• **INSTRUCTION**: Repeat every line of the items below word for word, leaving out the pictures.

• **Data items**:
- - - - - - -

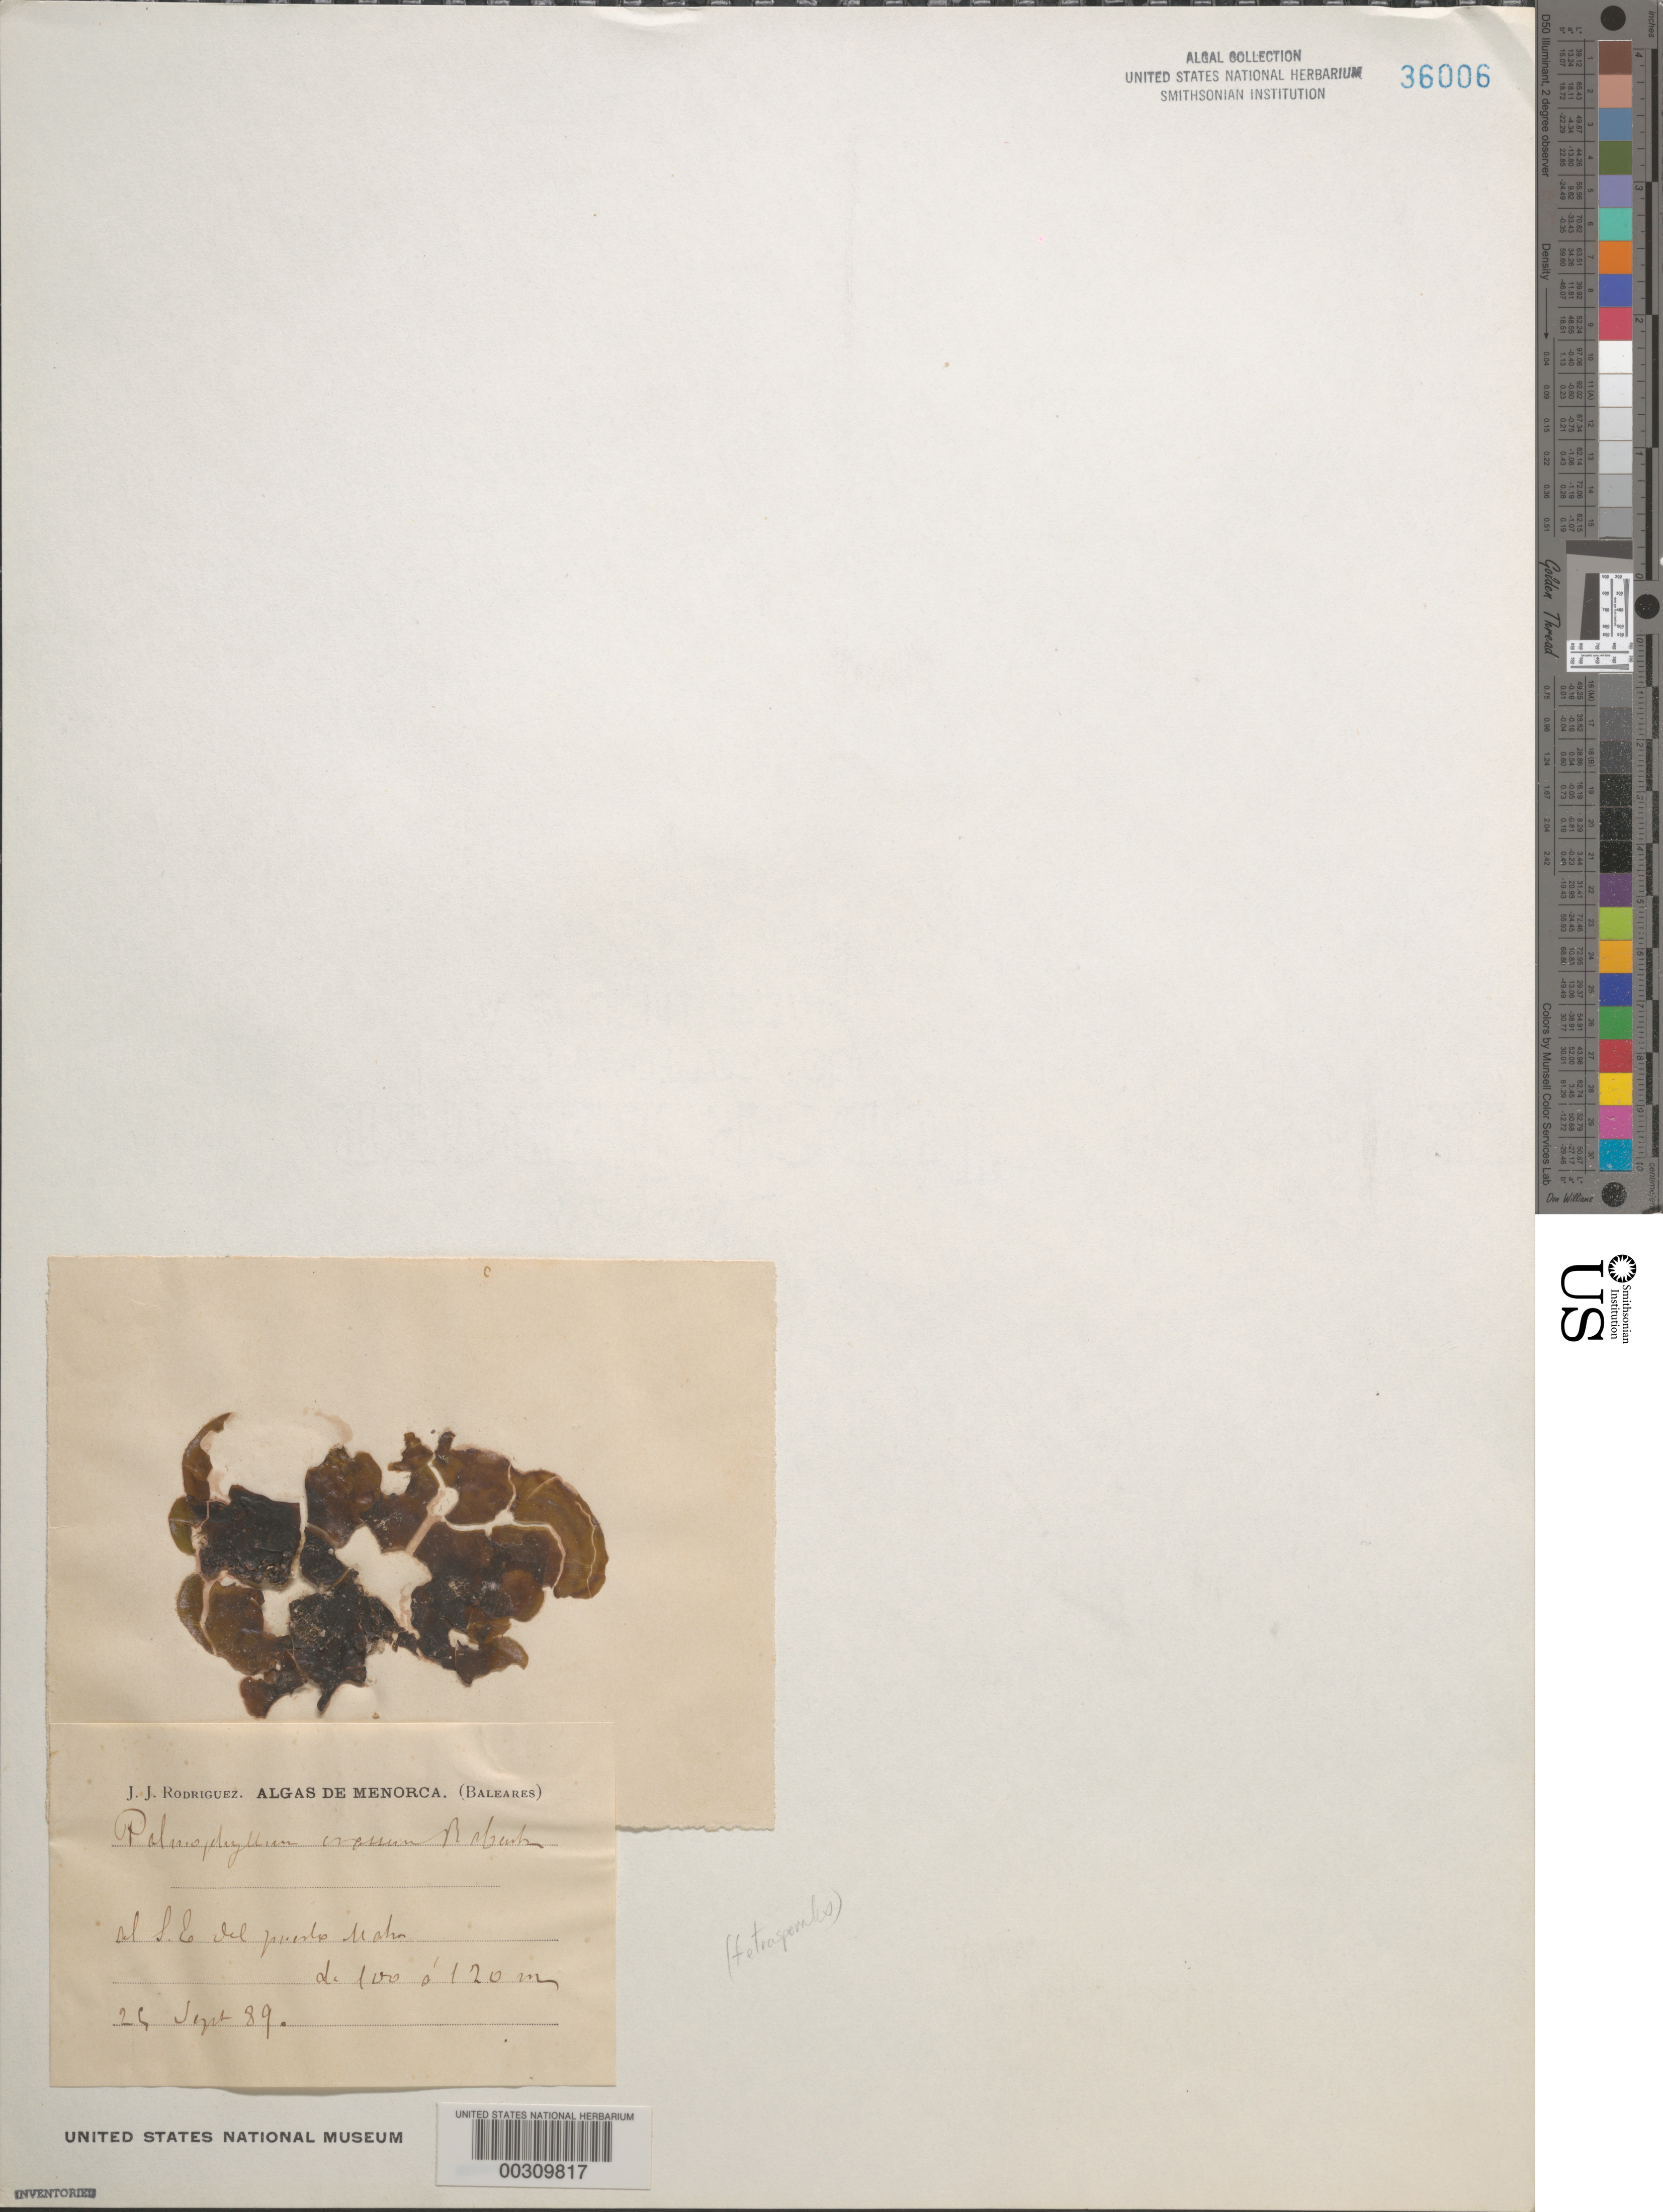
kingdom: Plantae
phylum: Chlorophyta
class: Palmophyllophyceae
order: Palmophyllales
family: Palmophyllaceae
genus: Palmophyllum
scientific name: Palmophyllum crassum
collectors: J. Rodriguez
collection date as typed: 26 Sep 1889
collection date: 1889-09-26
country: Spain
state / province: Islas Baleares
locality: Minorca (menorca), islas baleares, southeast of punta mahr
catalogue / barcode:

- - - - - - -

• **OUTPUT OF THE TASK**:
kingdom: Plantae
phylum: Chlorophyta
class: Palmophyllophyceae
order: Palmophyllales
family: Palmophyllaceae
genus: Palmophyllum
scientific name: Palmophyllum crassum
collectors: J. Rodriguez
collection date as typed: 26 Sep 1889
collection date: 1889-09-26
country: Spain
state / province: Islas Baleares
locality: Minorca (menorca), islas baleares, southeast of punta mahr
catalogue / barcode:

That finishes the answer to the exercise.